-------- Extrait fourni --------
La transformation digitale étant devenue un enjeu majeur au sein des entreprises, ces dernières créent de nouveaux postes. Elles recrutent ainsi des directeurs de la transformation digitale ou CDO (chief digital officers). D'après une étude Novamétrie, en 2016, 37% des entreprises auront un CDO dans leurs équipes.
François-Xavier Leroux, directeur de Deloitte Digital, revient sur les enjeux du CDO, leur profil et leur évolution.
Frenchweb: Quelles sont les transformations auxquelles doivent faire face les CDO?
François-Xavier Leroux, directeur de Deloitte Digital: Le périmètre d’action du CDO varie en fonction du secteur d’activité et de la maturité de l’entreprise. Tous ont toutefois en commun de devoir gérer de front des défis de 5 natures: des enjeux de stratégie de croissance ou de défense face à de nouveaux entrants, la modernisation de l’expérience client, la digitalisation des opérations de l’entreprise, la réinvention des offres de produits et services, sans oublier une dimension interne cruciale liée à l’évolution de la culture d’entreprise et l’évolution des compétences.
Pour s’attaquer à ces challenges, les CDO doivent lutter contre les habitudes, ouvrir leurs entreprises sur l’extérieur, bien souvent aussi réapprendre à penser client.
Ces CDO sont aussi confrontés à une transformation bien particulière: faire accepter leur rôle et la légitimité de leur action dans l’entreprise…
Pourquoi l’émergence de ce poste ne concerne encore que très peu d’entreprises (dans les grands groupes et les start-up)?
--------
À faire
D'après l'extrait, selon l'étude Novamétrie, quelle part des entreprises aura un CDO dans ses équipes en 2016 ? Le matériel qui suit n'a aucun lien avec l'extrait.
-------- Matériel extrait --------
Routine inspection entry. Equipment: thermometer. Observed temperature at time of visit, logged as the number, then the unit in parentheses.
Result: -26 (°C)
--------
-------- Matériel extrait --------
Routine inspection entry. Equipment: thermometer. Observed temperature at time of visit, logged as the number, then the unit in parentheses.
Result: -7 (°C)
--------
Réponse ci-dessous
37 % des entreprises.